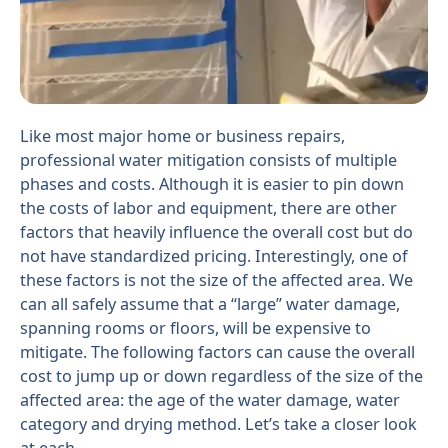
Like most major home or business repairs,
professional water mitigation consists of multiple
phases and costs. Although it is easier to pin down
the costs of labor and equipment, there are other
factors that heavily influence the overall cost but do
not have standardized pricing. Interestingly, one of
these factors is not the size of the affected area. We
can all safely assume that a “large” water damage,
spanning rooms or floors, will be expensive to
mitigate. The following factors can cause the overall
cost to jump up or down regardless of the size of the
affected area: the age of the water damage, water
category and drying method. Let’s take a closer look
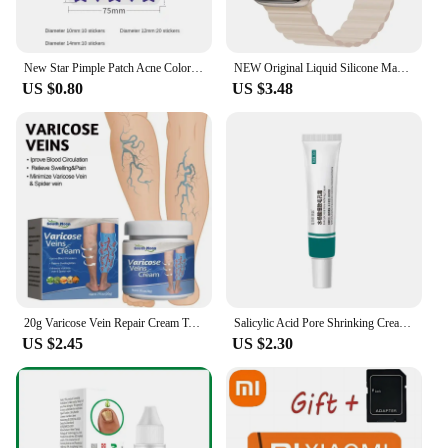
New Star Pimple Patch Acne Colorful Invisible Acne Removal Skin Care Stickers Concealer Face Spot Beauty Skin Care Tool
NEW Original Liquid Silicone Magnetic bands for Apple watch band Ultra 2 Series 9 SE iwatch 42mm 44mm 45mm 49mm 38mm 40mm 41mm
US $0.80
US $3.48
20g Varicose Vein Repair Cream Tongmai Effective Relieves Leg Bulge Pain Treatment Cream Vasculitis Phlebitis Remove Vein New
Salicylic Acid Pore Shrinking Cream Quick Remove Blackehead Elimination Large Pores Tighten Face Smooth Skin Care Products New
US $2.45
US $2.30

======

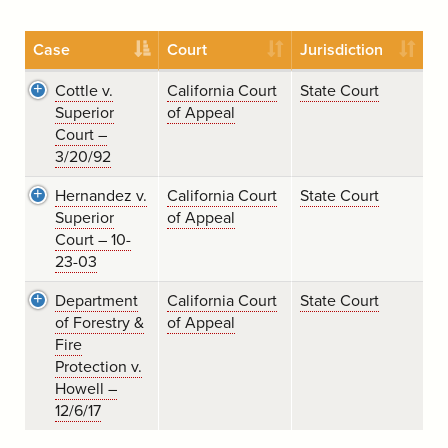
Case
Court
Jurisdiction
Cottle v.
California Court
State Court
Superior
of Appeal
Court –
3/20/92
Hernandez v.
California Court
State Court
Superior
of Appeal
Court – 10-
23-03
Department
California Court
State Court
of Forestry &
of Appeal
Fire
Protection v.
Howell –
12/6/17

======

■ **EXERCISE PROMPT**
Retype the lines from the one containing "Like most major" up to and including the one containing "category and drying", word for word.

■ **FINAL ANSWER**
Like most major home or business repairs,
professional water mitigation consists of multiple
phases and costs. Although it is easier to pin down
the costs of labor and equipment, there are other
factors that heavily influence the overall cost but do
not have standardized pricing. Interestingly, one of
these factors is not the size of the affected area. We
can all safely assume that a “large” water damage,
spanning rooms or floors, will be expensive to
mitigate. The following factors can cause the overall
cost to jump up or down regardless of the size of the
affected area: the age of the water damage, water
category and drying method. Let’s take a closer look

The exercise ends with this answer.